— start of Records to use —

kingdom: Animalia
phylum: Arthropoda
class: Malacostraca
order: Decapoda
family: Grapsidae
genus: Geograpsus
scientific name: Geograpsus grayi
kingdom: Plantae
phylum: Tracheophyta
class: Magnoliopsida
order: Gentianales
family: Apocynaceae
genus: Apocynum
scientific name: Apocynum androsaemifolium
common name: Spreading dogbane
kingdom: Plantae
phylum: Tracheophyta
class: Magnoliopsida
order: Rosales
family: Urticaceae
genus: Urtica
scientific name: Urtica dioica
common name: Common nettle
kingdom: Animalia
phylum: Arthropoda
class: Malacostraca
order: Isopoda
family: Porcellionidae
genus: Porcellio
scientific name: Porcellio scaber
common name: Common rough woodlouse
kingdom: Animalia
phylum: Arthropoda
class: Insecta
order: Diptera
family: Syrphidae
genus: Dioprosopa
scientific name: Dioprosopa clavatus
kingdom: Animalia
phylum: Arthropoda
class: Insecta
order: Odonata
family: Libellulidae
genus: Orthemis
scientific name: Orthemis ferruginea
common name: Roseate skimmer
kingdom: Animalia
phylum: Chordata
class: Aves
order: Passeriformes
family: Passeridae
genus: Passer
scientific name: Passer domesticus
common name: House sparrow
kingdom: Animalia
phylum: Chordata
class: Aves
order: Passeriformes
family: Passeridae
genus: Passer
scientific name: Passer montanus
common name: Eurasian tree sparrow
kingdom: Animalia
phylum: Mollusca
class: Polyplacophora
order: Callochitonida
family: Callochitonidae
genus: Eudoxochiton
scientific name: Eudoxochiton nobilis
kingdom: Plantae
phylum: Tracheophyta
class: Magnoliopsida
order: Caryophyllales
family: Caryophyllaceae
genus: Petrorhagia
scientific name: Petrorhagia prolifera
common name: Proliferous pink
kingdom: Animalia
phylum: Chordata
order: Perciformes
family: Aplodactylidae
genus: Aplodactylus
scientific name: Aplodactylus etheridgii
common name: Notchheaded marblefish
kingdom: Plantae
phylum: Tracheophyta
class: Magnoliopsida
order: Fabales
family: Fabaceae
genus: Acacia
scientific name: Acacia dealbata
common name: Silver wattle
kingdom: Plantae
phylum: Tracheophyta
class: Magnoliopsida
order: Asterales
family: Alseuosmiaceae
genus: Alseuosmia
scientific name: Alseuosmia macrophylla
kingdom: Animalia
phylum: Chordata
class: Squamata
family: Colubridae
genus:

— end of Records to use —

Turn the material above into a Markdown table with two columns, Row and Line. Number each row and give its line, leaving out any blank lines.

| Row | Line |
|---|---|
| 1 | kingdom: Animalia |
| 2 | phylum: Arthropoda |
| 3 | class: Malacostraca |
| 4 | order: Decapoda |
| 5 | family: Grapsidae |
| 6 | genus: Geograpsus |
| 7 | scientific name: Geograpsus grayi |
| 8 | kingdom: Plantae |
| 9 | phylum: Tracheophyta |
| 10 | class: Magnoliopsida |
| 11 | order: Gentianales |
| 12 | family: Apocynaceae |
| 13 | genus: Apocynum |
| 14 | scientific name: Apocynum androsaemifolium |
| 15 | common name: Spreading dogbane |
| 16 | kingdom: Plantae |
| 17 | phylum: Tracheophyta |
| 18 | class: Magnoliopsida |
| 19 | order: Rosales |
| 20 | family: Urticaceae |
| 21 | genus: Urtica |
| 22 | scientific name: Urtica dioica |
| 23 | common name: Common nettle |
| 24 | kingdom: Animalia |
| 25 | phylum: Arthropoda |
| 26 | class: Malacostraca |
| 27 | order: Isopoda |
| 28 | family: Porcellionidae |
| 29 | genus: Porcellio |
| 30 | scientific name: Porcellio scaber |
| 31 | common name: Common rough woodlouse |
| 32 | kingdom: Animalia |
| 33 | phylum: Arthropoda |
| 34 | class: Insecta |
| 35 | order: Diptera |
| 36 | family: Syrphidae |
| 37 | genus: Dioprosopa |
| 38 | scientific name: Dioprosopa clavatus |
| 39 | kingdom: Animalia |
| 40 | phylum: Arthropoda |
| 41 | class: Insecta |
| 42 | order: Odonata |
| 43 | family: Libellulidae |
| 44 | genus: Orthemis |
| 45 | scientific name: Orthemis ferruginea |
| 46 | common name: Roseate skimmer |
| 47 | kingdom: Animalia |
| 48 | phylum: Chordata |
| 49 | class: Aves |
| 50 | order: Passeriformes |
| 51 | family: Passeridae |
| 52 | genus: Passer |
| 53 | scientific name: Passer domesticus |
| 54 | common name: House sparrow |
| 55 | kingdom: Animalia |
| 56 | phylum: Chordata |
| 57 | class: Aves |
| 58 | order: Passeriformes |
| 59 | family: Passeridae |
| 60 | genus: Passer |
| 61 | scientific name: Passer montanus |
| 62 | common name: Eurasian tree sparrow |
| 63 | kingdom: Animalia |
| 64 | phylum: Mollusca |
| 65 | class: Polyplacophora |
| 66 | order: Callochitonida |
| 67 | family: Callochitonidae |
| 68 | genus: Eudoxochiton |
| 69 | scientific name: Eudoxochiton nobilis |
| 70 | kingdom: Plantae |
| 71 | phylum: Tracheophyta |
| 72 | class: Magnoliopsida |
| 73 | order: Caryophyllales |
| 74 | family: Caryophyllaceae |
| 75 | genus: Petrorhagia |
| 76 | scientific name: Petrorhagia prolifera |
| 77 | common name: Proliferous pink |
| 78 | kingdom: Animalia |
| 79 | phylum: Chordata |
| 80 | order: Perciformes |
| 81 | family: Aplodactylidae |
| 82 | genus: Aplodactylus |
| 83 | scientific name: Aplodactylus etheridgii |
| 84 | common name: Notchheaded marblefish |
| 85 | kingdom: Plantae |
| 86 | phylum: Tracheophyta |
| 87 | class: Magnoliopsida |
| 88 | order: Fabales |
| 89 | family: Fabaceae |
| 90 | genus: Acacia |
| 91 | scientific name: Acacia dealbata |
| 92 | common name: Silver wattle |
| 93 | kingdom: Plantae |
| 94 | phylum: Tracheophyta |
| 95 | class: Magnoliopsida |
| 96 | order: Asterales |
| 97 | family: Alseuosmiaceae |
| 98 | genus: Alseuosmia |
| 99 | scientific name: Alseuosmia macrophylla |
| 100 | kingdom: Animalia |
| 101 | phylum: Chordata |
| 102 | class: Squamata |
| 103 | family: Colubridae |
| 104 | genus: |